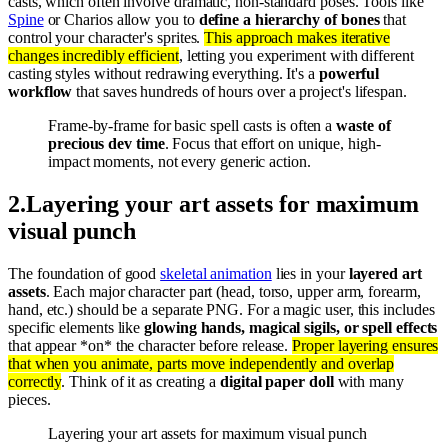
casts, which often involve dramatic, non-standard poses. Tools like
Spine
or Charios allow you to
define a hierarchy of bones
that
control your character's sprites.
This approach makes iterative
changes incredibly efficient
, letting you experiment with different
casting styles without redrawing everything. It's a
powerful
workflow
that saves hundreds of hours over a project's lifespan.
Frame-by-frame for basic spell casts is often a
waste of
precious dev time
. Focus that effort on unique, high-
impact moments, not every generic action.
2
.
Layering your art assets for maximum
visual punch
The foundation of good
skeletal animation
lies in your
layered art
assets
. Each major character part (head, torso, upper arm, forearm,
hand, etc.) should be a separate PNG. For a magic user, this includes
specific elements like
glowing hands, magical sigils, or spell effects
that appear *on* the character before release.
Proper layering ensures
that when you animate, parts move independently and overlap
correctly
. Think of it as creating a
digital paper doll
with many
pieces.
Layering your art assets for maximum visual punch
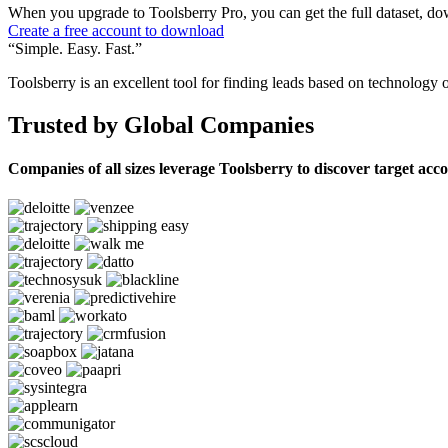
When you upgrade to Toolsberry Pro, you can get the full dataset, dow
Create a free account to download
“Simple. Easy. Fast.”
Toolsberry is an excellent tool for finding leads based on technology 
Trusted by Global Companies
Companies of all sizes leverage Toolsberry to discover target acc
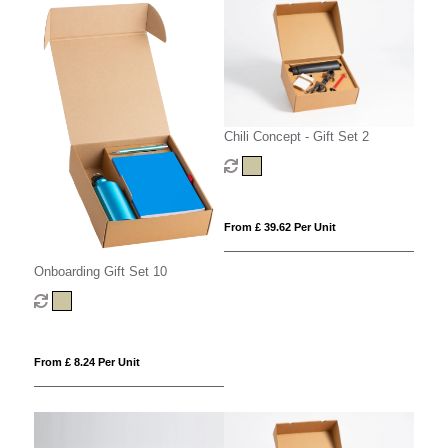
Chili Concept - Gift Set 2
From £ 39.62 Per Unit
Onboarding Gift Set 10
From £ 8.24 Per Unit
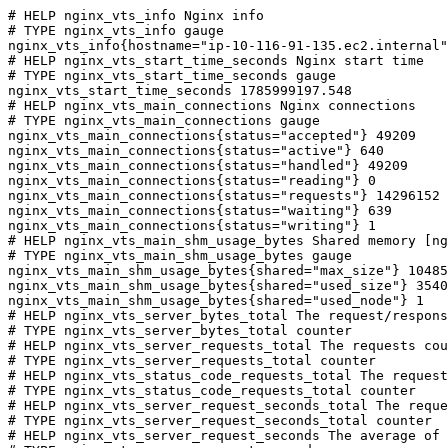
# HELP nginx_vts_info Nginx info

# TYPE nginx_vts_info gauge

nginx_vts_info{hostname="ip-10-116-91-135.ec2.internal"
# HELP nginx_vts_start_time_seconds Nginx start time

# TYPE nginx_vts_start_time_seconds gauge

nginx_vts_start_time_seconds 1785999197.548

# HELP nginx_vts_main_connections Nginx connections

# TYPE nginx_vts_main_connections gauge

nginx_vts_main_connections{status="accepted"} 49209

nginx_vts_main_connections{status="active"} 640

nginx_vts_main_connections{status="handled"} 49209

nginx_vts_main_connections{status="reading"} 0

nginx_vts_main_connections{status="requests"} 14296152

nginx_vts_main_connections{status="waiting"} 639

nginx_vts_main_connections{status="writing"} 1

# HELP nginx_vts_main_shm_usage_bytes Shared memory [ng
# TYPE nginx_vts_main_shm_usage_bytes gauge

nginx_vts_main_shm_usage_bytes{shared="max_size"} 10485
nginx_vts_main_shm_usage_bytes{shared="used_size"} 3540

nginx_vts_main_shm_usage_bytes{shared="used_node"} 1

# HELP nginx_vts_server_bytes_total The request/respons
# TYPE nginx_vts_server_bytes_total counter

# HELP nginx_vts_server_requests_total The requests cou
# TYPE nginx_vts_server_requests_total counter

# HELP nginx_vts_status_code_requests_total The request
# TYPE nginx_vts_status_code_requests_total counter

# HELP nginx_vts_server_request_seconds_total The reque
# TYPE nginx_vts_server_request_seconds_total counter

# HELP nginx_vts_server_request_seconds The average of 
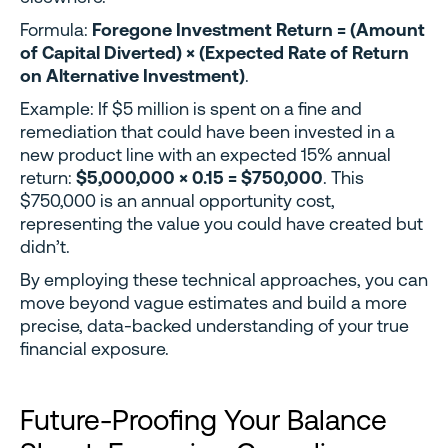
Formula:
Foregone Investment Return = (Amount
of Capital Diverted) × (Expected Rate of Return
on Alternative Investment)
.
Example: If $5 million is spent on a fine and
remediation that could have been invested in a
new product line with an expected 15% annual
return:
$5,000,000 × 0.15 = $750,000
. This
$750,000 is an annual opportunity cost,
representing the value you could have created but
didn’t.
By employing these technical approaches, you can
move beyond vague estimates and build a more
precise, data-backed understanding of your true
financial exposure.
Future-Proofing Your Balance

********************

# [Work request]
The line containing "Proper layering ensures" marks the end: transcribe every line from the start of the listing up to and including it, minus the pictures.

# [Response area]
casts, which often involve dramatic, non-standard poses. Tools like
Spine
or Charios allow you to
define a hierarchy of bones
that
control your character's sprites.
This approach makes iterative
changes incredibly efficient
, letting you experiment with different
casting styles without redrawing everything. It's a
powerful
workflow
that saves hundreds of hours over a project's lifespan.
Frame-by-frame for basic spell casts is often a
waste of
precious dev time
. Focus that effort on unique, high-
impact moments, not every generic action.
2
.
Layering your art assets for maximum
visual punch
The foundation of good
skeletal animation
lies in your
layered art
assets
. Each major character part (head, torso, upper arm, forearm,
hand, etc.) should be a separate PNG. For a magic user, this includes
specific elements like
glowing hands, magical sigils, or spell effects
that appear *on* the character before release.
Proper layering ensures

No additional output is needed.